Charles’s Traveling Light lecture tour, which explores light and culture, has visited 25 countries. Mr. Stone is active in education and research as a member of the Advisory Board for the Architectural Lighting program at Oregon State University, the IESNA Lighting for Outdoor Nighttime Environment Committee, and the Lighting Detectives (Tokyo).
FIALD CLD IES LC LEED AP BD+C
Bradley D. Schlesselman
Musco Lighting
Brad is responsible for various lighting and vision research projects at Musco Lighting in Oskaloosa, Iowa. He began his lighting career as a Lighting Designer for Musco in 1998 and became Lighting Certified (LC) in 2001. During his time at Musco, he has completed lighting designs for thousands of athletic fields, ranging from recreational to professional venues.
In 2012, Brad became a Senior Research Engineer engaged with vision research on the Intrinsically Photosensitive Retinal Ganglion Cells (IPRGC)/melanopsin receptors and their role on perceived brightness. He has conducted numerous speaking engagements for the lighting industry and is currently the Chair of the Discomfort Glare in Outdoor Nighttime Environments (DGONE) Committee. He is also a member of several other IES Committees, including the Outdoor Nighttime Environments (ONE) Committee.

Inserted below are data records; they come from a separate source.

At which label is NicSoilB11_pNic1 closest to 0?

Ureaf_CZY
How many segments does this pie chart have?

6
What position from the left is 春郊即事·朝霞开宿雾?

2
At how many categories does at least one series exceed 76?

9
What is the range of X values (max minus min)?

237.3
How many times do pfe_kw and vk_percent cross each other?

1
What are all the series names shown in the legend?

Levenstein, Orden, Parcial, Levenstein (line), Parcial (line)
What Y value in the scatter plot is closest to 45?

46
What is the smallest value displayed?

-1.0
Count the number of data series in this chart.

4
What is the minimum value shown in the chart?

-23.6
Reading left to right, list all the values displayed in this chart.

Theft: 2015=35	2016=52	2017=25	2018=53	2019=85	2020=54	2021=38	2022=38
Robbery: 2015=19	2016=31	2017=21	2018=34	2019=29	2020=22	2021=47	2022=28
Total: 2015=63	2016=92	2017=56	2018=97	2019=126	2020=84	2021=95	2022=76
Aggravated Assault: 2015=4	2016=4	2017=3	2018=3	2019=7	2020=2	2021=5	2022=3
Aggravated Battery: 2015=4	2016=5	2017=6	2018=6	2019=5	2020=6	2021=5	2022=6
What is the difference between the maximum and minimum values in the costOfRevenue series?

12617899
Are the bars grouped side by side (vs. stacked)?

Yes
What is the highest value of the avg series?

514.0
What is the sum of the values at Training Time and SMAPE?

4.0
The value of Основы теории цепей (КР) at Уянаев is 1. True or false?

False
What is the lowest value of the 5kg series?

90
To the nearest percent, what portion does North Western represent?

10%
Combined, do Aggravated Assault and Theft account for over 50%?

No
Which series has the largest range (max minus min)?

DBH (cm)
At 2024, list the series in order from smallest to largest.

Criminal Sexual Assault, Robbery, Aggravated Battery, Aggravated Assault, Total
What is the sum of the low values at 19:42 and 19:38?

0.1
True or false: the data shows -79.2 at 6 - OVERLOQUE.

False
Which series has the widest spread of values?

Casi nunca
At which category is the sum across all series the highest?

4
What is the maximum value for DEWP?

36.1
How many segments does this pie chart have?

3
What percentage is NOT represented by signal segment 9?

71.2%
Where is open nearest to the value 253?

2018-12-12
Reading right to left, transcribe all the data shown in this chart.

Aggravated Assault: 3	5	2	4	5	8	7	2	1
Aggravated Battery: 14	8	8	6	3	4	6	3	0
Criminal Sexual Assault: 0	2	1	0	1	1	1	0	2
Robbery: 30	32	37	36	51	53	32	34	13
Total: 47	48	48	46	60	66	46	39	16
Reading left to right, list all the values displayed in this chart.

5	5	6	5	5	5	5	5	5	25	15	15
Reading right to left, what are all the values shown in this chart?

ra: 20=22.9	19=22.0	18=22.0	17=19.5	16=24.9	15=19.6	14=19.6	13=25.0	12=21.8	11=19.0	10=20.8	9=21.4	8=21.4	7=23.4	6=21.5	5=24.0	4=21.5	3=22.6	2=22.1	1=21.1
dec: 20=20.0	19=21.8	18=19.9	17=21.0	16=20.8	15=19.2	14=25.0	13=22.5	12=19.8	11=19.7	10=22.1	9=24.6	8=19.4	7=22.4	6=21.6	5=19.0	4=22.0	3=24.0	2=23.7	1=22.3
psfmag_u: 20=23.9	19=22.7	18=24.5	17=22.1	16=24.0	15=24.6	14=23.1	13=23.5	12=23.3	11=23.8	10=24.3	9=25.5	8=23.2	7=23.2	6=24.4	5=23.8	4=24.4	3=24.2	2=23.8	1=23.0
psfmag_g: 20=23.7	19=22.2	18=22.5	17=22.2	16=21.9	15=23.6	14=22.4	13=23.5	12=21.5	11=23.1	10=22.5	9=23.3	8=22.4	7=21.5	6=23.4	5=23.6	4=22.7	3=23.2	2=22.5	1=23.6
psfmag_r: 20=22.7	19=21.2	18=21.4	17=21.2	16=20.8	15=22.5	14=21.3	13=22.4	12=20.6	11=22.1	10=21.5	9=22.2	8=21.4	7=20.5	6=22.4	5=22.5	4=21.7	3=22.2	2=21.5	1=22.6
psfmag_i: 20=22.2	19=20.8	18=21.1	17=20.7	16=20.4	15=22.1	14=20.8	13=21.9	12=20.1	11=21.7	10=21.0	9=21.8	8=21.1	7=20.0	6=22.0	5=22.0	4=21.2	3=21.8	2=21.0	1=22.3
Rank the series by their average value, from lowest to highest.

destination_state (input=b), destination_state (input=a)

As senior research engineer with Musco Lighting, Brad has worked closely with DarkSky International for many years helping to establish benchmarks and best practices for exterior lighting that align with DarkSky’s purpose and goals. Brad has helped Musco’s decades-long mission of controlling and applying light in ways that significantly reduce glare, spill, and sky glow through educational sessions. He is a firm believer that the best outdoor lighting systems are designed in a way that’s equally focused on preserving darkness as on illuminating the intended area. Lighting at night, when necessary, can co-exist with protecting the enjoyment of observing the dark nighttime skies.